Source passage

****

Summary

In this chapter, we successfully built a very powerful and flexible backup system for your code projects. You can see how simple it would be to extend or modify the behavior of these programs. The scope for potential problems that you could go on to solve is limitless.

Rather than having a local archive destination folder like we did in the previous section, imagine mounting a network storage device and using that instead. Suddenly, you have off-site (or at least off-machine) backups of those vital files. You could easily set a Dropbox folder as the archive destination, which would mean not only do you get access to the snapshots yourself, but also a copy is stored in the cloud and can even be shared with other users.

Extending the Archiver interface to support Restore operations (which would just use the encoding/zip package to unzip the files) allows you to build tools that can peer inside the archives and access the changes of individual files much like Time Machine allows you to do. Indexing the files gives you full search across the entire history of your code, much like GitHub does.

Since the filenames are timestamps, you could have backed up retiring old archives to less active storage mediums, or summarized the changes into a daily dump.

Obviously, backup software exists, is well tested, and used through the world and it may be a smart move to focus on solving problems that haven't yet been solved. But when it requires such little effort to write small programs to get things done, it is often worth doing because of the control it gives you. When you write the code, you can get exactly what you want without compromise, and it's down to each individual to make that call.

Specifically in this chapter, we explored how easy Go's standard library makes it to interact with the filesystem: opening files for reading, creating new files, and making directories. The os package mixed in with the powerful types from the io package, blended further with capabilities like encoding/zip and others, gives a clear example of how extremely simple Go interfaces can be composed to deliver very powerful results.

****

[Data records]

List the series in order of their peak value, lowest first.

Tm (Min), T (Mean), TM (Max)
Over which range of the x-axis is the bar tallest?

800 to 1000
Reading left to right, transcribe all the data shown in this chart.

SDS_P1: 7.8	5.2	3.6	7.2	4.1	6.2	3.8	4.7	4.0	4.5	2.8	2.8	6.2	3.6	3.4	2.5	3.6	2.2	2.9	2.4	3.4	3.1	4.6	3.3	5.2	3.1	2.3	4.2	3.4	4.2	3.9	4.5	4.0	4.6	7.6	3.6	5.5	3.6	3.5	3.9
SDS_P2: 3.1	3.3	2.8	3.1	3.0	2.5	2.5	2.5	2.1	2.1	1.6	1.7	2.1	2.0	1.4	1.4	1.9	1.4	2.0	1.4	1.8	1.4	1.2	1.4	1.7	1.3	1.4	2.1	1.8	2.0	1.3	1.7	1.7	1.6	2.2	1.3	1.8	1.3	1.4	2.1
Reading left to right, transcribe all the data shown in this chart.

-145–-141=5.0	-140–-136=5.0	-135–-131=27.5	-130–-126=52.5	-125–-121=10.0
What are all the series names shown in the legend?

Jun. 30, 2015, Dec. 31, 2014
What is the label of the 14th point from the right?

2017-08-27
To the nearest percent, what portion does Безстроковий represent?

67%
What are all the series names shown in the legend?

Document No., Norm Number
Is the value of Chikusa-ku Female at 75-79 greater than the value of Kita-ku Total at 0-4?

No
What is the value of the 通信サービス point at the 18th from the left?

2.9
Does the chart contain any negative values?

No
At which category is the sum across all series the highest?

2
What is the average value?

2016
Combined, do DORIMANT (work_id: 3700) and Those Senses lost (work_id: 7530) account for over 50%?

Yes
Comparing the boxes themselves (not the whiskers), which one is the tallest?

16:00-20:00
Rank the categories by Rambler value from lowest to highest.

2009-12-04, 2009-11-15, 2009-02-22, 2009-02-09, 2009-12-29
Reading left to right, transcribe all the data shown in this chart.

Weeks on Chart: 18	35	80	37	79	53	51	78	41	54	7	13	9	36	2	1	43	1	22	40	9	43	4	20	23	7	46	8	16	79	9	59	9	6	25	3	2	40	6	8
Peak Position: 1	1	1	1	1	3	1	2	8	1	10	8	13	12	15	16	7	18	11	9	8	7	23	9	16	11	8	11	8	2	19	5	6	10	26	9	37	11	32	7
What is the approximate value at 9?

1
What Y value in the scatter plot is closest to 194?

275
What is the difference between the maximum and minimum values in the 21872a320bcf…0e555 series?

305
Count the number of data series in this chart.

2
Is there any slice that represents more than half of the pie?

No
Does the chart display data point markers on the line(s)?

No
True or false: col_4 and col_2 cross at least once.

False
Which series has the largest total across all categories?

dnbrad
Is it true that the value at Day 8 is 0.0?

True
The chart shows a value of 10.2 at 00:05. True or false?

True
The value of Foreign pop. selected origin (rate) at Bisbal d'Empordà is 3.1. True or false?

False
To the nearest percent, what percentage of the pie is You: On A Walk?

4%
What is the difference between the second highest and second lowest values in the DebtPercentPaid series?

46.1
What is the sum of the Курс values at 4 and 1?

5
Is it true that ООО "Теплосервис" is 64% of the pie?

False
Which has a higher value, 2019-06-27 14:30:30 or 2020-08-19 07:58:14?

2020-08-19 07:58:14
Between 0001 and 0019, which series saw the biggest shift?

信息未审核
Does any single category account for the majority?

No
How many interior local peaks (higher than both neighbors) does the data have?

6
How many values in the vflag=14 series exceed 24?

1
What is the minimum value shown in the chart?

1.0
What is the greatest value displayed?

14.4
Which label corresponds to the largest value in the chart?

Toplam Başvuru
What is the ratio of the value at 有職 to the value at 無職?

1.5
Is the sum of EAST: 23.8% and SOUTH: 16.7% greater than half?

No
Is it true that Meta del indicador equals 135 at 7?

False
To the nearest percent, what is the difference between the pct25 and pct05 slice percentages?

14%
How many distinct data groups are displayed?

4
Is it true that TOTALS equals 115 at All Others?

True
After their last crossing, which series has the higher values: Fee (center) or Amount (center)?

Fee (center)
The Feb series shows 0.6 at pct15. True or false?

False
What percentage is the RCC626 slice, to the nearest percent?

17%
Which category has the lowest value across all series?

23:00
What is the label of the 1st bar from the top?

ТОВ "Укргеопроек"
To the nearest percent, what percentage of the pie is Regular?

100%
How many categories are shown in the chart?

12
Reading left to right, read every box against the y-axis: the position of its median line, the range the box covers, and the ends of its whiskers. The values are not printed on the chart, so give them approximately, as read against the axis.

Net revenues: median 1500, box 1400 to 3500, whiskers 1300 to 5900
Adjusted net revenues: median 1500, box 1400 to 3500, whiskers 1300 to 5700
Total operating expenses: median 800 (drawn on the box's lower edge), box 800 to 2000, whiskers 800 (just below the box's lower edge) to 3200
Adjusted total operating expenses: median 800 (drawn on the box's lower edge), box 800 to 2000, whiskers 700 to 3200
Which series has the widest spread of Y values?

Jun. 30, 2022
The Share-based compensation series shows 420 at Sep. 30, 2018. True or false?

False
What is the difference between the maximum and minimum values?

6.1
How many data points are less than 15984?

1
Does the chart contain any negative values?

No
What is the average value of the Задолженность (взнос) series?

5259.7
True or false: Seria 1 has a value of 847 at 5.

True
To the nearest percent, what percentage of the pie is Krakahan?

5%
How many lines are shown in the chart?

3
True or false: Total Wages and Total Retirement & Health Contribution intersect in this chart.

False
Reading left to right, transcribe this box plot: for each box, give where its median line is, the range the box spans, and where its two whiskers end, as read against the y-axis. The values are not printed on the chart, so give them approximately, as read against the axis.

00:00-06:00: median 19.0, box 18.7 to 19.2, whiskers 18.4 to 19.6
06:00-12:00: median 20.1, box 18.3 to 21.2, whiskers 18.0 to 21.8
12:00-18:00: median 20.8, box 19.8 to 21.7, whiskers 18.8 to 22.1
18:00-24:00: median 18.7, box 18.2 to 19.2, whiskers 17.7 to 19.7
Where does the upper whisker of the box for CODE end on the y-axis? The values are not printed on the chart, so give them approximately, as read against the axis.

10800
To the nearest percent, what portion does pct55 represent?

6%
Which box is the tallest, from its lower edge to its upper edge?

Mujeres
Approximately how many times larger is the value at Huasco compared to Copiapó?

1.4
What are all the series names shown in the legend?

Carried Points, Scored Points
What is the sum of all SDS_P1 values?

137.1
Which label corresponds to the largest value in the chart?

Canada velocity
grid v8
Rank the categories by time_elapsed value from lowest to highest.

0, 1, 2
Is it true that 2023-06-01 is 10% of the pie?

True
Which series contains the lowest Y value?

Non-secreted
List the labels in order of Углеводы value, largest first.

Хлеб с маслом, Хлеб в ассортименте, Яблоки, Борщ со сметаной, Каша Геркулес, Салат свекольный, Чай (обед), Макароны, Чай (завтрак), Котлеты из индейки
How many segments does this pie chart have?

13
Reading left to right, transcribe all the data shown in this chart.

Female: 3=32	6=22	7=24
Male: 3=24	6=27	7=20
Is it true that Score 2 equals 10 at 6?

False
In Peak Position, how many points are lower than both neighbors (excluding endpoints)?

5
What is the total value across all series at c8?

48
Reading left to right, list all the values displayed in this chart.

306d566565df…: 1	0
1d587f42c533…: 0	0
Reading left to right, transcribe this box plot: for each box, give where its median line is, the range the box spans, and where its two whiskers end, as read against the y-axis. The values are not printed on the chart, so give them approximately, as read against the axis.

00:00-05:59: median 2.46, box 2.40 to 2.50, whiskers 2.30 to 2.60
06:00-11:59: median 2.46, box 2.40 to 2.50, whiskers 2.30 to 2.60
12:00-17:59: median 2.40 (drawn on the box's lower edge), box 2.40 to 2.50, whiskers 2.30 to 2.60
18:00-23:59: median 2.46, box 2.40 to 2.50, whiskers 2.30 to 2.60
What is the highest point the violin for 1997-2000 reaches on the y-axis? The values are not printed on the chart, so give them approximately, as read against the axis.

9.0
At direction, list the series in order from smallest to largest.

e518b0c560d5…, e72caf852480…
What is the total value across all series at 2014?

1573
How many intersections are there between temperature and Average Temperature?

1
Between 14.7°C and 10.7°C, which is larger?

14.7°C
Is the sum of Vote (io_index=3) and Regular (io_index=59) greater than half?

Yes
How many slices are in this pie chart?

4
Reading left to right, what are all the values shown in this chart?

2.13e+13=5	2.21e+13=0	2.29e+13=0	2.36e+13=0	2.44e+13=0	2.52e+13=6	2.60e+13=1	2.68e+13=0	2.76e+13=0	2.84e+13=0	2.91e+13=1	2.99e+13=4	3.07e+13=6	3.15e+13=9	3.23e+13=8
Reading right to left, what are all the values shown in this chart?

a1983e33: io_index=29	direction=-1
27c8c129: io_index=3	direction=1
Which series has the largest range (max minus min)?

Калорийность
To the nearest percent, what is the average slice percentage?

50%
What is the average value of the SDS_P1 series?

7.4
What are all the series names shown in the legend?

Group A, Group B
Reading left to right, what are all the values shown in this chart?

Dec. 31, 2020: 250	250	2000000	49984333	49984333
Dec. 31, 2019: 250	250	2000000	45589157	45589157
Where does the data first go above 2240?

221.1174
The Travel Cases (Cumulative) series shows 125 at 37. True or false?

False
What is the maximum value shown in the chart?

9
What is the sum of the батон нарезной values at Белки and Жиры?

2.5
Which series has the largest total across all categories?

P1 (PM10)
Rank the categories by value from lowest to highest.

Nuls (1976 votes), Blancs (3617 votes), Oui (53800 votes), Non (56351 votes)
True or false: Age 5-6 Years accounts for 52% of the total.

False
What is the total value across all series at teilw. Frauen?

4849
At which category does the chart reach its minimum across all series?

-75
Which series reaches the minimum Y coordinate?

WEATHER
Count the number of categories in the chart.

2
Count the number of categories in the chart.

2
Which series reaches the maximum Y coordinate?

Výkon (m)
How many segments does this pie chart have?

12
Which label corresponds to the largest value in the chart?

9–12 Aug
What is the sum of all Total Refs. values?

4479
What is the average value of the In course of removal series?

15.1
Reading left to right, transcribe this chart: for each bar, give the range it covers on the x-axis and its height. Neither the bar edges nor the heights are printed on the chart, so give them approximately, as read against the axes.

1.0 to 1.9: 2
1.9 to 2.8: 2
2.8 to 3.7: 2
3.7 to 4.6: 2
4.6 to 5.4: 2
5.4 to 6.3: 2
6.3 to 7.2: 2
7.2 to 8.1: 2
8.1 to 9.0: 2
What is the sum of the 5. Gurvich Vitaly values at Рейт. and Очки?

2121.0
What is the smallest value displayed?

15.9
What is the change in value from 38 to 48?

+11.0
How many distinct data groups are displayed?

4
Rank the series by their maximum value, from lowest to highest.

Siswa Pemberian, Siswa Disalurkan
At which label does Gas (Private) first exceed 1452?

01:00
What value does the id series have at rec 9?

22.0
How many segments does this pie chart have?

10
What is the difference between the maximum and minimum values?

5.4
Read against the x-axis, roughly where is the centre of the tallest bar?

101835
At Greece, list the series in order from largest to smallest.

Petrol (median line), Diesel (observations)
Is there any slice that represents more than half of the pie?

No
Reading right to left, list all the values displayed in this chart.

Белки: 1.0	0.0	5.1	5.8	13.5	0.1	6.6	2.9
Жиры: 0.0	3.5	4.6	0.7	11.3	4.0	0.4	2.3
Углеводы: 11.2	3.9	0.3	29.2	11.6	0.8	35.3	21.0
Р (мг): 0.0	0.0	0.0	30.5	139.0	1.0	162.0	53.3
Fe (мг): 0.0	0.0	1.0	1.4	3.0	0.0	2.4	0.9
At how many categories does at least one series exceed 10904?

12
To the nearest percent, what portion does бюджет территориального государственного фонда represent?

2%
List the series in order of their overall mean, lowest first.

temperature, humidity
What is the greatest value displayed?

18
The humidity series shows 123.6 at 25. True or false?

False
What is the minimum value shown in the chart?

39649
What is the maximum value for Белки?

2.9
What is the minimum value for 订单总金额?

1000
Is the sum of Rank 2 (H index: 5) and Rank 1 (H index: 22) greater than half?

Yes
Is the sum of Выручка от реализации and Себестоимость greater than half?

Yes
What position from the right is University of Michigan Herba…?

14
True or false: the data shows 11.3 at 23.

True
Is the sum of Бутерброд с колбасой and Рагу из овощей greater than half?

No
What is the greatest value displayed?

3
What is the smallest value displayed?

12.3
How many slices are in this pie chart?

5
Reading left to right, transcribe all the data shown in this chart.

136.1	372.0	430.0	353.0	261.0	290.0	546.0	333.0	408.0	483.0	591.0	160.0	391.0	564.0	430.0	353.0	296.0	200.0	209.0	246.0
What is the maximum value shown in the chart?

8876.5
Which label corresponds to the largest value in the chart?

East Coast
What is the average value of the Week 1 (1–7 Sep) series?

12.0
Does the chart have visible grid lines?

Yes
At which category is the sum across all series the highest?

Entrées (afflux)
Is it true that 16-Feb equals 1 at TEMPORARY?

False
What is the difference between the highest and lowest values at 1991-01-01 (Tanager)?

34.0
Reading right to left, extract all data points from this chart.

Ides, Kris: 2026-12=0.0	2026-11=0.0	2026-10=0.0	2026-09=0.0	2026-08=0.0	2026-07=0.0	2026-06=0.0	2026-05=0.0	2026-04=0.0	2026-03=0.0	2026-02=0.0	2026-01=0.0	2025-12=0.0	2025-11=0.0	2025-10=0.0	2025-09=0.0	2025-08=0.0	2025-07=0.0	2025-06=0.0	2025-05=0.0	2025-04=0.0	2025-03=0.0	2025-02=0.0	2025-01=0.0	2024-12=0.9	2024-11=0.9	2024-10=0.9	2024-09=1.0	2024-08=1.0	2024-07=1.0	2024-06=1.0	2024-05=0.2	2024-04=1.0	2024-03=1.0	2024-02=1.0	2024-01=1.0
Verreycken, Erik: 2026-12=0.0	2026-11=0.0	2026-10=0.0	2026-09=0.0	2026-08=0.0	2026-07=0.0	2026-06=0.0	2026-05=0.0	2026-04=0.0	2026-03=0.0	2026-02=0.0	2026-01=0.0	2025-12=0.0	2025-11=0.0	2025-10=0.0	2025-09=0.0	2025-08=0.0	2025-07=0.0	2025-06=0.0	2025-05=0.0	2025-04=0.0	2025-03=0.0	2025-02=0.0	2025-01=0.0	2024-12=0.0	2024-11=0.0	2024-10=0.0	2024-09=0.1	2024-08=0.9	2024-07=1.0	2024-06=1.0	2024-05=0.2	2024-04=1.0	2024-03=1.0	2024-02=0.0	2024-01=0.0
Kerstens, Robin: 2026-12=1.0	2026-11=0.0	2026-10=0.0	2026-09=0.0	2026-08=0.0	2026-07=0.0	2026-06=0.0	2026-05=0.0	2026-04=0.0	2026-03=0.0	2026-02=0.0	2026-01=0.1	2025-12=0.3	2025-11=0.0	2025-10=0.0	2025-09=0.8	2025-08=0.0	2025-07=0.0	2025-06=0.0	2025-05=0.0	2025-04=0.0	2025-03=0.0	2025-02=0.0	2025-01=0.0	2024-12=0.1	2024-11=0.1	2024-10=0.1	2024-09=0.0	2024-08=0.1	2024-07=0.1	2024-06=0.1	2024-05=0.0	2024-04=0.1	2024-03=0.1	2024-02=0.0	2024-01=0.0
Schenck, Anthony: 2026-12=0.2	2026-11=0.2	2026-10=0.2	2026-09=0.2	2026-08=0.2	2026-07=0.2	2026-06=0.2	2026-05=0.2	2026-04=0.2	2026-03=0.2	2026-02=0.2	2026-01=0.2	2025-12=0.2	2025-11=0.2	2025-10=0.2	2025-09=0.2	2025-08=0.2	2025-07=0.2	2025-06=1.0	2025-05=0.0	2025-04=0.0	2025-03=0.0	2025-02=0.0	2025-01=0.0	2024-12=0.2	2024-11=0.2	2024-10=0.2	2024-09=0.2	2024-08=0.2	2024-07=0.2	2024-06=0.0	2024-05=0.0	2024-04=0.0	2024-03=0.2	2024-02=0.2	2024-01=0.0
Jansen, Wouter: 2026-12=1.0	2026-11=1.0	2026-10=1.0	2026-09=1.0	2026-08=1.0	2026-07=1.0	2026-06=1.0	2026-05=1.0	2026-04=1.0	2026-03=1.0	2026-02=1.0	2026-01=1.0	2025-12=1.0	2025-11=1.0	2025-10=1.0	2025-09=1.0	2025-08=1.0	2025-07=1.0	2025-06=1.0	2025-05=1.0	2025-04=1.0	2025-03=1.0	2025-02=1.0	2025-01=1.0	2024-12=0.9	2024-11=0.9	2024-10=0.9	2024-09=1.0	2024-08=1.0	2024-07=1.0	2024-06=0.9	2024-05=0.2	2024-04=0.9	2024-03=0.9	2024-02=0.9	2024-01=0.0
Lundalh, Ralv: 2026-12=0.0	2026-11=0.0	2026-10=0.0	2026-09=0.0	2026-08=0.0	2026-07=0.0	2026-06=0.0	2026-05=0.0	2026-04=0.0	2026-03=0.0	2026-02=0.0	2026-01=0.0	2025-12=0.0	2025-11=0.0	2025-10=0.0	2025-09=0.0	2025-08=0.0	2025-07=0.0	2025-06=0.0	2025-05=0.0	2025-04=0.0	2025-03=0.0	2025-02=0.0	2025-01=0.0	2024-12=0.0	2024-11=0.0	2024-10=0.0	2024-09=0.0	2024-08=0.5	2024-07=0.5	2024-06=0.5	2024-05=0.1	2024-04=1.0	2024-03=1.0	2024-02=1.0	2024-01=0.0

****

Questions to answer
1. Restate the paragraph of the backup chapter summary that begins "Rather than having a local archive destination folder" as a short bulleted list that keeps its main facts.
2. From the backup chapter summary, extract the passage starting at "Specifically in this" and ending at "very powerful results.", word for word.

Expected results
1.
- Instead of a local archive destination folder, a mounted network storage device could be used, giving off-site (or at least off-machine) backups of vital files.
- A Dropbox folder could serve as the archive destination. You keep access to the snapshots, a copy is stored in the cloud, and it can be shared with other users.

2.
Specifically in this chapter, we explored how easy Go's standard library makes it to interact with the filesystem: opening files for reading, creating new files, and making directories. The os package mixed in with the powerful types from the io package, blended further with capabilities like encoding/zip and others, gives a clear example of how extremely simple Go interfaces can be composed to deliver very powerful results.